Mentioning other varieties of Yue like Toishanese is pointless, just like we never think about Southwestern Mandarin in the zh-CN locale. When we talk about Cantonese, we are referring to the standard Cantonese, just like we are referring to Modern Standard Mandarin when we talk about Mandarin.

The root cause of the dilemma here is that the whole Mozilla locale structure is flawed in the first place. Using the ISO 693-2 codes is a mistake, because it wrongly classifies Chinese as a language, given it is actually a macro-language, or a language family. That’s why we can’t find a place for the Cantonese language without using the 693-3 codes. Chinese is equivalent to the term Roman. Roman is a language family, Spanish is Roman, French is Roman, but you can’t say somebody speaks a language called “Roman”. Like @hfhchan said, it is much recommended to use the BCP-47 codes, which have a better classification for languages.

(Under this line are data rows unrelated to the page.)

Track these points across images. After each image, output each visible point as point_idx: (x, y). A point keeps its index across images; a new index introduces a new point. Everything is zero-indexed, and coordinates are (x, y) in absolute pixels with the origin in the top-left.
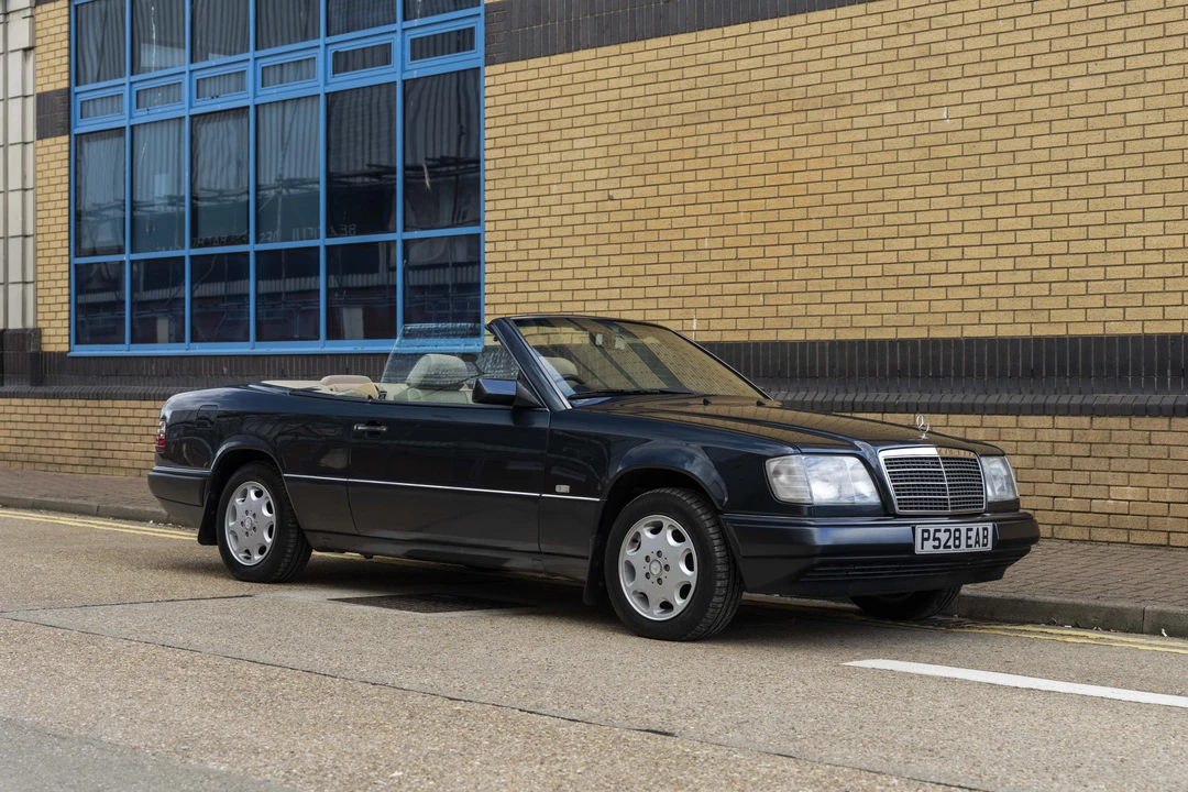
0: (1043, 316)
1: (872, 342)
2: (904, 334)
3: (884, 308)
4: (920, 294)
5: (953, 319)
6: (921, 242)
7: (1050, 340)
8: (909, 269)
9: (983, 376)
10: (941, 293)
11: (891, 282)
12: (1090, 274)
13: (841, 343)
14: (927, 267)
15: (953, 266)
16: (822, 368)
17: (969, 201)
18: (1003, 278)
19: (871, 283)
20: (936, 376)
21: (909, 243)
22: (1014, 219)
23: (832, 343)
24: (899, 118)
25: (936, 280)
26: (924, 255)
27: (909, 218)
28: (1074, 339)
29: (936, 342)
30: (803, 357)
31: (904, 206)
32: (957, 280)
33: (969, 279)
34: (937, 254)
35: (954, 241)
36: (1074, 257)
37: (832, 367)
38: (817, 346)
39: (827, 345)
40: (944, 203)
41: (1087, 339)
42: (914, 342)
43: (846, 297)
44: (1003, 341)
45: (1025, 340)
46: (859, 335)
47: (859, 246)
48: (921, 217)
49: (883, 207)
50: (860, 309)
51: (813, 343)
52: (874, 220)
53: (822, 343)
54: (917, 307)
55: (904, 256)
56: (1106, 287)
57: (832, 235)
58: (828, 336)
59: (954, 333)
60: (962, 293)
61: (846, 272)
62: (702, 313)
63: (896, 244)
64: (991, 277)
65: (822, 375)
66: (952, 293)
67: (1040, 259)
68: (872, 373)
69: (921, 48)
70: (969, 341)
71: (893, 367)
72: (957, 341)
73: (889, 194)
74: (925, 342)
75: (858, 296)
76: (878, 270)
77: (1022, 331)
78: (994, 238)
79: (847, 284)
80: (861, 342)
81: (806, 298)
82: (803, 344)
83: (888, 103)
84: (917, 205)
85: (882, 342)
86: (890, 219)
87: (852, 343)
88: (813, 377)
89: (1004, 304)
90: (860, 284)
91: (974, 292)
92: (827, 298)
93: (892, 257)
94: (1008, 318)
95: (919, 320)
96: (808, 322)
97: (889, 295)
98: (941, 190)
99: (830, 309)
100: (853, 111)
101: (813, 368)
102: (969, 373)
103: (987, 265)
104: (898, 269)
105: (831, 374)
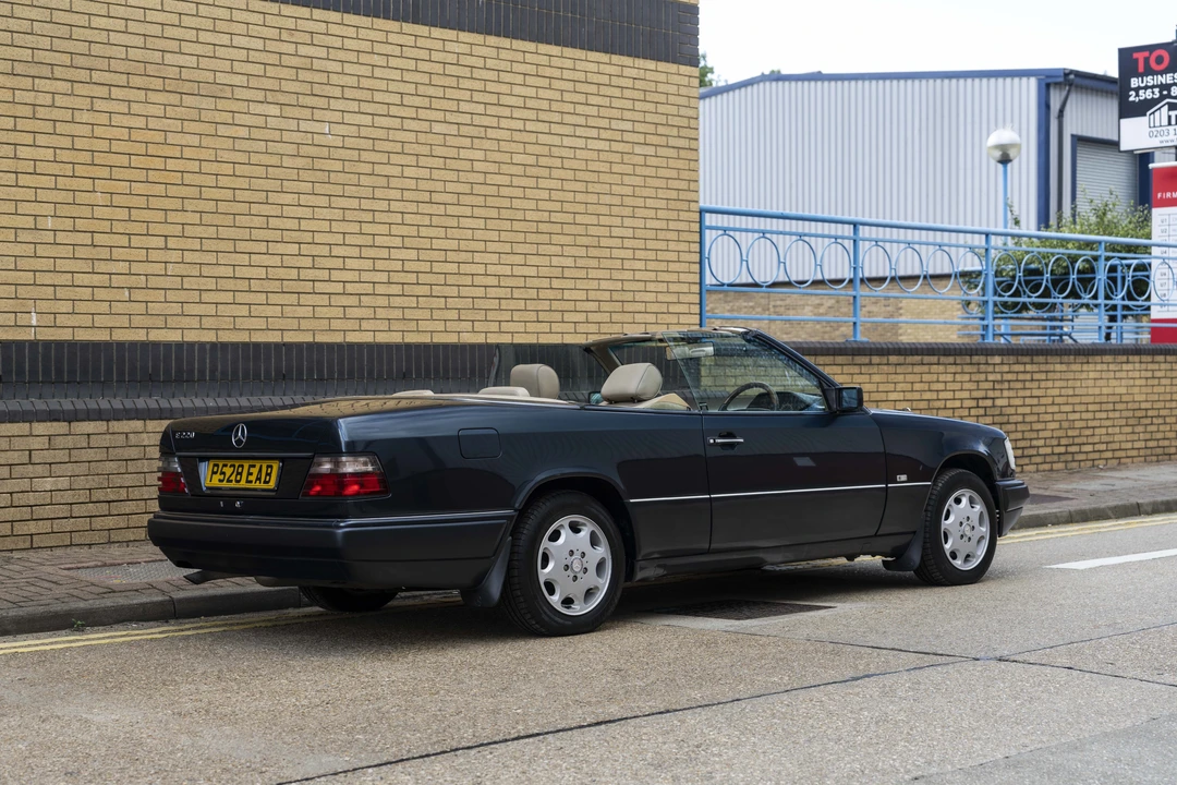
0: (413, 326)
1: (257, 345)
2: (290, 338)
3: (270, 311)
4: (304, 299)
5: (336, 324)
6: (305, 249)
7: (418, 346)
8: (293, 274)
9: (363, 378)
10: (324, 300)
11: (275, 286)
12: (448, 291)
13: (224, 345)
14: (311, 274)
15: (336, 275)
16: (202, 372)
17: (349, 215)
18: (380, 289)
19: (255, 285)
20: (321, 379)
21: (294, 249)
22: (389, 238)
23: (214, 345)
24: (283, 124)
25: (320, 287)
26: (308, 262)
27: (293, 224)
28: (437, 346)
29: (320, 346)
30: (179, 359)
31: (288, 211)
32: (339, 288)
33: (350, 288)
34: (320, 262)
35: (337, 251)
36: (436, 276)
37: (213, 372)
38: (196, 348)
39: (208, 347)
40: (326, 214)
41: (446, 346)
42: (299, 346)
43: (228, 297)
44: (380, 346)
45: (398, 346)
46: (243, 337)
47: (241, 246)
48: (305, 225)
49: (266, 209)
50: (244, 311)
51: (191, 345)
52: (258, 221)
53: (202, 345)
54: (301, 312)
55: (288, 261)
56: (459, 303)
57: (211, 231)
58: (209, 337)
59: (337, 338)
60: (345, 301)
61: (228, 271)
62: (44, 306)
63: (280, 248)
64: (368, 288)
65: (202, 379)
66: (335, 300)
67: (409, 275)
68: (257, 376)
69: (303, 59)
70: (351, 346)
71: (278, 370)
72: (340, 346)
73: (273, 197)
74: (311, 346)
75: (240, 298)
76: (262, 273)
77: (396, 338)
78: (372, 253)
79: (230, 285)
80: (246, 345)
81: (182, 296)
82: (180, 345)
83: (272, 106)
84: (300, 212)
85: (267, 345)
86: (273, 222)
87: (235, 345)
88: (190, 381)
89: (381, 313)
90: (243, 285)
91: (353, 301)
92: (206, 297)
93: (276, 261)
94: (384, 325)
95: (305, 324)
96: (186, 322)
97: (273, 298)
98: (324, 201)
99: (211, 310)
100: (235, 106)
101: (191, 371)
102: (351, 376)
103: (366, 276)
104: (282, 273)
105: (213, 379)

I would suggest changing the existing zh-HK code to yue .

This is actually our biggest concern. Will Mozilla permit such change?

Irvin Chen already stated some points which the Mozilla Hong Kong community also agreed. Please leave the current “zh-hk” for Cantonese in Hong Kong.

This week I also learned from my trusted network that debates in Chinese forums/groups about Yue and Cantonese in the language community are never ended, I think the debates should stay in those communities.